Il est 9h30 quand débute l'attaque le 26 juillet. Deux hommes font irruption lors de la messe, dans l'église Saint-Etienne. Ils se précipitent vers le prêtre de 84 ans, Jacques Hamel, l'obligent à se mettre à genoux et le blessent mortellement à la gorge et au thorax avec un couteau. Un fidèle est grièvement touché. Les deux assaillants sont tués par la BRI en sortant du bâtiment. L'attentat, revendiqué par l'organisation Etat islamique (EI) bouleverse la population. 

"Une autre église, une autre ville"

Dans les rues, l'atmosphère est particulièrement lourde. Des caméras sont postées à chaque recoin de rue, à la recherche de témoignages. Chacun se souvient exactement de ce qu'il faisait et où il était quand l'attaque s'est produite.

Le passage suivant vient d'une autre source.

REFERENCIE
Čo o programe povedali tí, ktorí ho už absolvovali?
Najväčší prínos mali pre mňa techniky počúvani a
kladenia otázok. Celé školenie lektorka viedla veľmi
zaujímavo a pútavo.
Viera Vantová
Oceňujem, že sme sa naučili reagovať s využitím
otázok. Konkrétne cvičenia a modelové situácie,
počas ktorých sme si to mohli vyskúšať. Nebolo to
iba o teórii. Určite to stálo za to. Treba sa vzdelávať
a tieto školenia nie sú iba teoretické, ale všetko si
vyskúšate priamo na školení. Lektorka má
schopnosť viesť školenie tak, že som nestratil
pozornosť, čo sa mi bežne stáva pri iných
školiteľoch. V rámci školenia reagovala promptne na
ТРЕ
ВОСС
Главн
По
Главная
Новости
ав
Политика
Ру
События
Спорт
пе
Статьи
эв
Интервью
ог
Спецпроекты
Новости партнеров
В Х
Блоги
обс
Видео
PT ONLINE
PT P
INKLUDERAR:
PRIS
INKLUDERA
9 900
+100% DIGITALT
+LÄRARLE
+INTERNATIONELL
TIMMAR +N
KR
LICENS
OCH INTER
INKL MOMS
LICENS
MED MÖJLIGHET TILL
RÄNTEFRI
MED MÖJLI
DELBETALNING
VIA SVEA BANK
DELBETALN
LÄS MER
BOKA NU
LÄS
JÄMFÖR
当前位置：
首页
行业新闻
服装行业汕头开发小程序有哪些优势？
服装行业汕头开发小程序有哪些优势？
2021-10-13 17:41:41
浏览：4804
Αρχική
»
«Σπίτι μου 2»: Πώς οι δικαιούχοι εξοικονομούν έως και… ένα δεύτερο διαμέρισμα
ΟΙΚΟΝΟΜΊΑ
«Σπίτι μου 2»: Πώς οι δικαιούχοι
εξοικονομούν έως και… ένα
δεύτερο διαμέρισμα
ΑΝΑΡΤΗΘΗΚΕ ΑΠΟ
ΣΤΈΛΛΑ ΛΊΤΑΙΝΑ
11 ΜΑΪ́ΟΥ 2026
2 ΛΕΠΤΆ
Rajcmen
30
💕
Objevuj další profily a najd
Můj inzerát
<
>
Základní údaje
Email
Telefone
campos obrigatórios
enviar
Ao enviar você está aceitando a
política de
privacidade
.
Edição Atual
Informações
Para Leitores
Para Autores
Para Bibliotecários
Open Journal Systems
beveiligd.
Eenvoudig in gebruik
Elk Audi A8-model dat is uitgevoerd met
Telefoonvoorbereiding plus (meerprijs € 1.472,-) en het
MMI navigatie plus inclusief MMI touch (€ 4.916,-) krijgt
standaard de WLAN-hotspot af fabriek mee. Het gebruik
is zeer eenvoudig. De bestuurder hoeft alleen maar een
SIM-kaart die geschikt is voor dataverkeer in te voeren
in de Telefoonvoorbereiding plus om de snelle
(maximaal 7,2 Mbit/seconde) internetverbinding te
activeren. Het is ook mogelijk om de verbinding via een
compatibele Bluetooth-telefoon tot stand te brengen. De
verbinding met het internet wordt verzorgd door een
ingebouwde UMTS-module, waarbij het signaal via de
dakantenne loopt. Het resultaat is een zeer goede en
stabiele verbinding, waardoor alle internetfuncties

Nassim, 15 ans, regardait Harry Potter dans sa chambre, "celui avec la coupe et les dragons", Shauna, 19 ans, allait chercher du pain près de l'église quand la police lui a dit de partir. Kevin, 26 ans, sortait son chien et a entendu des coups de feu. Dans cette petite ville tranquille de la banlieue de Rouen, personne ne s'attendait à un tel drame. "C'est quand même perdu ici", estime Shauna. "Cela fait 50 ans que je vis ici, et il n'y a jamais eu de problème, jamais", s'inquiète un retraité, alors que des journalistes préparent leurs duplex à côté. 

Adossés à un mur, Céline et Frédéric, regardent la scène d'un air distant. Les deux habitants sont sous le choc. Céline enchaîne clope sur clope, fébrile. "Jacques Hamel s'est occupé de l'enterrement de mes parents, raconte-t-elle. La semaine passée, je l'avais encore vu pour le baptême du gosse d'une copine."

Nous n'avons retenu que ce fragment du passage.